For the past three years, DeFilipp has dedicated Square 1 proceeds to community projects.

“It empowers the kids, I think, to understand that their artwork can make a difference in a way beyond just being displayed on a wall, whether it makes a profit that can then be used to help others, or just through its theme, which can be uplifting and motivating to others, as well,” she explained.

Last year, DiFilipp’s Square 1 project became the school’s annual service learning fundraiser. The art reflected themes of peace, love, and giving, she said, crediting Quinn with the idea of tying the fundraiser into the school’s annual Veterans Day assembly.

As Conant noted, patriotism is important, Quinn said.

“It’s about how you teach kids, how you expose them to patriotism, and bravery, and sacrifice, and respect,” he said. “They certainly don’t fully understand all of what goes along with veterans, but they understand a lot more at this school because we do these assemblies.

“We talk to kids a lot about bravery and respect, and these veterans are a living example of that,” Quinn said.

According to Quinn, DeFilipp was the first art teacher in the nation to dedicate Square 1 funds to service learning projects. At Friday’s assembly, two representatives from the company flew in to see what can happen when an entire school gets behind that idea. They were, to say the least, impressed.

“It gives us a great feeling of satisfaction to see communities use our products to recognize the service of these people, because people today forget about it,” said company founder, Andrew “Buzz” Reid.

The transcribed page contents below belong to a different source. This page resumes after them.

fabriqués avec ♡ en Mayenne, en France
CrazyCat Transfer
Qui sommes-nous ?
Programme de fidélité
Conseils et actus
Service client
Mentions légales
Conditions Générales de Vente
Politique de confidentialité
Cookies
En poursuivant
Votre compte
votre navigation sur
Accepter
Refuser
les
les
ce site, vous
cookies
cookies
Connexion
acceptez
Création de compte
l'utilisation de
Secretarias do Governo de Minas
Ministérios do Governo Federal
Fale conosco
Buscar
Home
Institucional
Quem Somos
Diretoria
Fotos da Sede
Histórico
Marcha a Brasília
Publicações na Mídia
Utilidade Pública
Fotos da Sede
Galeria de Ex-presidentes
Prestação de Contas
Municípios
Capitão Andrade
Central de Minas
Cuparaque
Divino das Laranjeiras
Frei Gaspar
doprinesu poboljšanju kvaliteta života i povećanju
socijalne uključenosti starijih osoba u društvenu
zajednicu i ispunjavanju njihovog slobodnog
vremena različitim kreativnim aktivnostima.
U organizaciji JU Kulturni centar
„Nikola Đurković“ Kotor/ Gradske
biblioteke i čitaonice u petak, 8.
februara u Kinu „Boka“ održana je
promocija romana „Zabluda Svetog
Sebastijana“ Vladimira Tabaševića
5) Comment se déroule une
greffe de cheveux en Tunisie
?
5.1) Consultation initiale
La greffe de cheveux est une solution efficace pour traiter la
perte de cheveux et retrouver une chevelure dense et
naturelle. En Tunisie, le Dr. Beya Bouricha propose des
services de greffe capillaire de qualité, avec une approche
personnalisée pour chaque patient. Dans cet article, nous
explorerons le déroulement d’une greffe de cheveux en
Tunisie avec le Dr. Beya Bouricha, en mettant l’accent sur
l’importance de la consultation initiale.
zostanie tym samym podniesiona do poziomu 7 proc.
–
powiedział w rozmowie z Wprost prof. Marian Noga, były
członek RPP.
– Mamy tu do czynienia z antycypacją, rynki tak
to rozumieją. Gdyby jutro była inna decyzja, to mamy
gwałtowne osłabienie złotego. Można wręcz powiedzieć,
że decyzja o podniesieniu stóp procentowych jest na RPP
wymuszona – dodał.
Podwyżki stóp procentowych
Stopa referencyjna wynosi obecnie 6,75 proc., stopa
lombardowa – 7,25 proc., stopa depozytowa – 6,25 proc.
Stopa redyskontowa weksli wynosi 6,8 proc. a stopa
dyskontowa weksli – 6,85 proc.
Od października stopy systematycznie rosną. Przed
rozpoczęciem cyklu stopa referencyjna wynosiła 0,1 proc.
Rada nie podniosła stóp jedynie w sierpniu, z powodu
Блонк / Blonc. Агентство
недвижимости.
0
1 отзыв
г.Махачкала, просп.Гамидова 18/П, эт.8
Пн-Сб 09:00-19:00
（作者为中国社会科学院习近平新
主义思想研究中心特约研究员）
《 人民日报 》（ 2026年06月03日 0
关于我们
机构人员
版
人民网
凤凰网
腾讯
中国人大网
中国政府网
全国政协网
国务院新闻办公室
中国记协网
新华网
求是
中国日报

“ I mean, you would never see something like this in Atlanta,” he said, “You’d just never find it, and that’s a crying shame.”

Because of KES, Square 1 is now encouraging the use of its products for service learning, especially as it relates to the service of others, nationwide, Reid said. Square 1 kicked that drive off by giving an extra $800 to the school, he said.

But it’s not just Square 1 that has taken note of what KES kids have done. One-byone, dignitaries took to the microphone at the Nov. 6 assembly to praise the students, including some now attending the Sea Road School, who were still at KES when the art sale took place.

Speakers included representatives from Sen. Angus King’s office, the American Legion Auxiliary – which presented KES with its fundraiser of the year award – and Honor Flight Maine, as well as state Sena. Ron Collins. In addition, Adria Horn, Maine Director of Veterans Services, was on hand representing Gov. Paul LePage.

LePage was so impressed with what the KES kids had done, Horn said, that his office is going to match the effort by also sponsoring five veterans for Honor Flight trips.

“That’s not why we did it, but it is wonderful,” Quinn said. “I’m so proud of this school. We have such an incredibly supportive community.”

And yet, while the art sale may have had what DeFilipp calls “a really nice ripple effect,” no one, from the oldest veteran to the youngest kindergartener, seemed to lose sight Friday of real reason they were gathered in the school gym. It was, said Reid, all about the veterans.

“They are the ones who make us safe here, so we can have these things, and have these nice schools,” he said.

But perhaps the true meaning of the day was best expressed by Woodbury, who – while being given everything from applause, to a handmade quilt, to a commutative baseball bat crafted by Quinn’s father, to top off the D. C. trip – chose instead to reflect on those present only in spirit. All respect, he said, is due to those who paid the ultimate sacrifice for ensuring our freedoms. He meant that figuratively for the world, he said, and quite literally, for himself.

“This day has been wonderful,” he said, “but this day, like every day we’ve lived since 1945, was a bonus.”